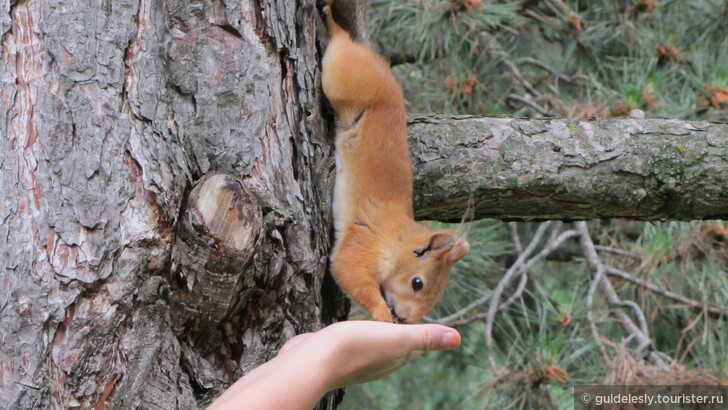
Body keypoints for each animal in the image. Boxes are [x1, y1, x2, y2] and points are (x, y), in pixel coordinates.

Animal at [320, 0, 470, 324]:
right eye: (417, 283)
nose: (406, 321)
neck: (399, 239)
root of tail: (380, 68)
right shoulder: (363, 244)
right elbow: (347, 270)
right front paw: (381, 313)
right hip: (342, 77)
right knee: (340, 43)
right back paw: (332, 24)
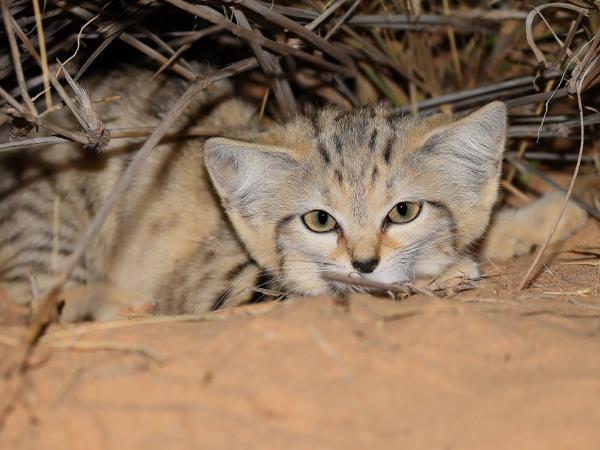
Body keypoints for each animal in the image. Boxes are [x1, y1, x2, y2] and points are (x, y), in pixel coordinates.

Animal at [0, 67, 584, 320]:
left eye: (404, 211)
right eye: (319, 221)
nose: (366, 262)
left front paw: (545, 217)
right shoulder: (213, 284)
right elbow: (318, 287)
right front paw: (442, 274)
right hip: (56, 233)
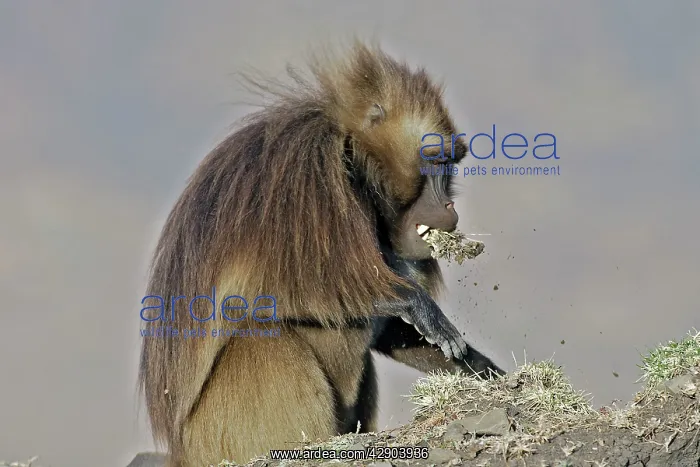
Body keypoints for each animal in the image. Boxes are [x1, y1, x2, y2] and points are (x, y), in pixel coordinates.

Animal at [138, 41, 505, 467]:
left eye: (450, 164)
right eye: (435, 159)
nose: (448, 206)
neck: (356, 160)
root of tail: (180, 451)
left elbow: (391, 331)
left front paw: (477, 366)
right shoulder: (304, 174)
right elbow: (293, 288)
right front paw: (418, 305)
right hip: (217, 433)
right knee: (265, 335)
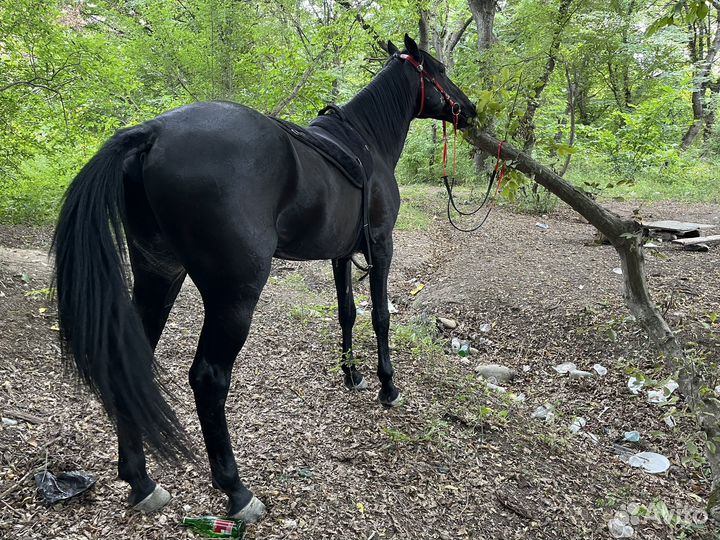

+===+

**Task description**
Return the opening line of the data above and every line after it up to and including the line that holds "right elbow: (347, 270)"; pictures stay out.

**Output for this exercise**
Body keypoints for each animal in the image. Boxes are [x1, y1, x2, y2] and points are (x, y), in pixel coordinates.

Animal at [320, 0, 470, 324]:
right eye: (417, 283)
nose: (406, 321)
neck: (399, 239)
root of tail: (380, 68)
right shoulder: (363, 244)
right elbow: (347, 270)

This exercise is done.